Assigned task:
Reproduce each of the following lines verbatim, with every character, number, and line break unchanged.
=====
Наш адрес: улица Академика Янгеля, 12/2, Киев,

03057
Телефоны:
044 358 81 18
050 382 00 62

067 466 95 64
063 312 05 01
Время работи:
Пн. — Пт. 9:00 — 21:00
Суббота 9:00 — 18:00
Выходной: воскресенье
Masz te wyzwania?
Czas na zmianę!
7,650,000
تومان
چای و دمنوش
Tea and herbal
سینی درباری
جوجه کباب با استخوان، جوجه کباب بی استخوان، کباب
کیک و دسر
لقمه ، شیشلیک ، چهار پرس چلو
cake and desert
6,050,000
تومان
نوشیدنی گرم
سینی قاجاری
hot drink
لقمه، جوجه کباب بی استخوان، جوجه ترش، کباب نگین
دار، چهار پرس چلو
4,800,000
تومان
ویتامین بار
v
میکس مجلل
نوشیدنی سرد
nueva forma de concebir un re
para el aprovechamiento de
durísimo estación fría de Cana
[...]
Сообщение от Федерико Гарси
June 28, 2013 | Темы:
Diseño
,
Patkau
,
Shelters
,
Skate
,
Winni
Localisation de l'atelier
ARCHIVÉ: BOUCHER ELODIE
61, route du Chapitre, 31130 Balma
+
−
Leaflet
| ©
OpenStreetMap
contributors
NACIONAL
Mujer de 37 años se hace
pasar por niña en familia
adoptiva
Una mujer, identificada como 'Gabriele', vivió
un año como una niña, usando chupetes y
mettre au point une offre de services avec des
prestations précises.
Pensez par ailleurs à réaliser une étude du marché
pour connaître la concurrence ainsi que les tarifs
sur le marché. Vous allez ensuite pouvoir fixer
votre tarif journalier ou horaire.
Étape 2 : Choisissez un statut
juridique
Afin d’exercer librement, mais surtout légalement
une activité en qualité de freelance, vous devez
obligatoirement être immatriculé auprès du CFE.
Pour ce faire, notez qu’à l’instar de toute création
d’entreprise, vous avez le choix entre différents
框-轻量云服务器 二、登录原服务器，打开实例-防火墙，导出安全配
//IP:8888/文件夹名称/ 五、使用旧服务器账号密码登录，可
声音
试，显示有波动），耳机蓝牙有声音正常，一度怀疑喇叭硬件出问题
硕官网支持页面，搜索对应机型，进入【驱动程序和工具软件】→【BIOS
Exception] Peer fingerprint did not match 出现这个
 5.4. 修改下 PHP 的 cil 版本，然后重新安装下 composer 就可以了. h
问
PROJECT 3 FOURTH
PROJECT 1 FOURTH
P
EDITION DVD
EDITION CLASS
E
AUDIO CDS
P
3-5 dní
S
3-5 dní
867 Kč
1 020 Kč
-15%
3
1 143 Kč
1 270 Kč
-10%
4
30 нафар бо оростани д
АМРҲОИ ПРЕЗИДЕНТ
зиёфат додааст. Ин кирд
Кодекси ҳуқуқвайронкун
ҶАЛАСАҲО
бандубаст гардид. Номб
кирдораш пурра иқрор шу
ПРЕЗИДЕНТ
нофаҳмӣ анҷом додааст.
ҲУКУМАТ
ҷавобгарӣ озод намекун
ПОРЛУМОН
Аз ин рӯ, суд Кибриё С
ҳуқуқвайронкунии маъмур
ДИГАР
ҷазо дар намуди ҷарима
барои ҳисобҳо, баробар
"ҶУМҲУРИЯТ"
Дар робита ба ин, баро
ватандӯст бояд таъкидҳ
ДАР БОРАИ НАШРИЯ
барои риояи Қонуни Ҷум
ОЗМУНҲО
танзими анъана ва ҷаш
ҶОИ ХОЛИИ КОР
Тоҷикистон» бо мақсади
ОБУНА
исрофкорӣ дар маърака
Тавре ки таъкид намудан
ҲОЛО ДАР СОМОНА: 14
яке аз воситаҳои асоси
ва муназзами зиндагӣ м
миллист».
=====
Task result:
Наш адрес: улица Академика Янгеля, 12/2, Киев,

03057
Телефоны:
044 358 81 18
050 382 00 62

067 466 95 64
063 312 05 01
Время работи:
Пн. — Пт. 9:00 — 21:00
Суббота 9:00 — 18:00
Выходной: воскресенье
Masz te wyzwania?
Czas na zmianę!
7,650,000
تومان
چای و دمنوش
Tea and herbal
سینی درباری
جوجه کباب با استخوان، جوجه کباب بی استخوان، کباب
کیک و دسر
لقمه ، شیشلیک ، چهار پرس چلو
cake and desert
6,050,000
تومان
نوشیدنی گرم
سینی قاجاری
hot drink
لقمه، جوجه کباب بی استخوان، جوجه ترش، کباب نگین
دار، چهار پرس چلو
4,800,000
تومان
ویتامین بار
v
میکس مجلل
نوشیدنی سرد
nueva forma de concebir un re
para el aprovechamiento de
durísimo estación fría de Cana
[...]
Сообщение от Федерико Гарси
June 28, 2013 | Темы:
Diseño
,
Patkau
,
Shelters
,
Skate
,
Winni
Localisation de l'atelier
ARCHIVÉ: BOUCHER ELODIE
61, route du Chapitre, 31130 Balma
+
−
Leaflet
| ©
OpenStreetMap
contributors
NACIONAL
Mujer de 37 años se hace
pasar por niña en familia
adoptiva
Una mujer, identificada como 'Gabriele', vivió
un año como una niña, usando chupetes y
mettre au point une offre de services avec des
prestations précises.
Pensez par ailleurs à réaliser une étude du marché
pour connaître la concurrence ainsi que les tarifs
sur le marché. Vous allez ensuite pouvoir fixer
votre tarif journalier ou horaire.
Étape 2 : Choisissez un statut
juridique
Afin d’exercer librement, mais surtout légalement
une activité en qualité de freelance, vous devez
obligatoirement être immatriculé auprès du CFE.
Pour ce faire, notez qu’à l’instar de toute création
d’entreprise, vous avez le choix entre différents
框-轻量云服务器 二、登录原服务器，打开实例-防火墙，导出安全配
//IP:8888/文件夹名称/ 五、使用旧服务器账号密码登录，可
声音
试，显示有波动），耳机蓝牙有声音正常，一度怀疑喇叭硬件出问题
硕官网支持页面，搜索对应机型，进入【驱动程序和工具软件】→【BIOS
Exception] Peer fingerprint did not match 出现这个
 5.4. 修改下 PHP 的 cil 版本，然后重新安装下 composer 就可以了. h
问
PROJECT 3 FOURTH
PROJECT 1 FOURTH
P
EDITION DVD
EDITION CLASS
E
AUDIO CDS
P
3-5 dní
S
3-5 dní
867 Kč
1 020 Kč
-15%
3
1 143 Kč
1 270 Kč
-10%
4
30 нафар бо оростани д
АМРҲОИ ПРЕЗИДЕНТ
зиёфат додааст. Ин кирд
Кодекси ҳуқуқвайронкун
ҶАЛАСАҲО
бандубаст гардид. Номб
кирдораш пурра иқрор шу
ПРЕЗИДЕНТ
нофаҳмӣ анҷом додааст.
ҲУКУМАТ
ҷавобгарӣ озод намекун
ПОРЛУМОН
Аз ин рӯ, суд Кибриё С
ҳуқуқвайронкунии маъмур
ДИГАР
ҷазо дар намуди ҷарима
барои ҳисобҳо, баробар
"ҶУМҲУРИЯТ"
Дар робита ба ин, баро
ватандӯст бояд таъкидҳ
ДАР БОРАИ НАШРИЯ
барои риояи Қонуни Ҷум
ОЗМУНҲО
танзими анъана ва ҷаш
ҶОИ ХОЛИИ КОР
Тоҷикистон» бо мақсади
ОБУНА
исрофкорӣ дар маърака
Тавре ки таъкид намудан
ҲОЛО ДАР СОМОНА: 14
яке аз воситаҳои асоси
ва муназзами зиндагӣ м
миллист».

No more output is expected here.